== Exercise goal ==
One number is the full answer: how many lines in the records contain the word "notepad"?

[Saved entries]
*****

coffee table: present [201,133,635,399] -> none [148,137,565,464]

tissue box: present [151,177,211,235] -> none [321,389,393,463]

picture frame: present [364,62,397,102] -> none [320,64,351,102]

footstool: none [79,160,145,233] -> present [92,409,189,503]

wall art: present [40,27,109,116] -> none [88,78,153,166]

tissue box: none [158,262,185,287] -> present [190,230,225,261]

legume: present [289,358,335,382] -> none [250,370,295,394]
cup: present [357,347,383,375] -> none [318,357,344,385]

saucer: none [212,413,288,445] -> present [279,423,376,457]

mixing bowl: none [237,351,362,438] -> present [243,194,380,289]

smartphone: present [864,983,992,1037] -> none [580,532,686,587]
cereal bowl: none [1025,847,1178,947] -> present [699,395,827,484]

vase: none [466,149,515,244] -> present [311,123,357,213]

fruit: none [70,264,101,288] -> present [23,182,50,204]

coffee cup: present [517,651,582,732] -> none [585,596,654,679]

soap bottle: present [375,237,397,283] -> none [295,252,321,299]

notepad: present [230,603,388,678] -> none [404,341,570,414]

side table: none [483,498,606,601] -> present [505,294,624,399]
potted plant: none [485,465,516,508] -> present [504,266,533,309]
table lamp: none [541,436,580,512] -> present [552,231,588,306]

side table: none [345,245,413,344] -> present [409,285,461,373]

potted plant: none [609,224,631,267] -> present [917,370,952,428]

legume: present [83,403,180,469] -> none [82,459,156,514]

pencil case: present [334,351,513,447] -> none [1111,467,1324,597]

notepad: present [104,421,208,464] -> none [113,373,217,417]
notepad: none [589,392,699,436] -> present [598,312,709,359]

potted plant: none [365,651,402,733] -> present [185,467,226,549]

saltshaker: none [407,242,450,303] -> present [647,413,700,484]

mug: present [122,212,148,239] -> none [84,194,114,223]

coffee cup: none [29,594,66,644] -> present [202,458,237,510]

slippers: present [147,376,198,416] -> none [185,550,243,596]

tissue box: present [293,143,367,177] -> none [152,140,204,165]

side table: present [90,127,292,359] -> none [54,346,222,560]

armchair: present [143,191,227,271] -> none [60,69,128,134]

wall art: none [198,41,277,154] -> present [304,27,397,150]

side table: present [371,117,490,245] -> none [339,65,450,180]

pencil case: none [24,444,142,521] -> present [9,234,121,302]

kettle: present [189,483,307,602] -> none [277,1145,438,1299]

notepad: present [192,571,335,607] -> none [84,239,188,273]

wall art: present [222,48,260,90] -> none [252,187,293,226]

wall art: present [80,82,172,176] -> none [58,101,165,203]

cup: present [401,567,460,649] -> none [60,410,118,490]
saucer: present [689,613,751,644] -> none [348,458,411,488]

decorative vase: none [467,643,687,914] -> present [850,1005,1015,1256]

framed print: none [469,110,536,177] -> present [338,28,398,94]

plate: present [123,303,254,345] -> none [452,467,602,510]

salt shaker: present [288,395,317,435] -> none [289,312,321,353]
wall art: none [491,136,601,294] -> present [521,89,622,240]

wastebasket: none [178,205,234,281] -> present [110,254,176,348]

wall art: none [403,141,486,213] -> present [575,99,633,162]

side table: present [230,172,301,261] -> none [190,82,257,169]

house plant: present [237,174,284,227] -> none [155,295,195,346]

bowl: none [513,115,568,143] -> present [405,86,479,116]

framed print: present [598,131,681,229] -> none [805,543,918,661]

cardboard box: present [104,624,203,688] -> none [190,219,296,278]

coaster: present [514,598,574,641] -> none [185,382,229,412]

*****

== Solution to this exercise ==
4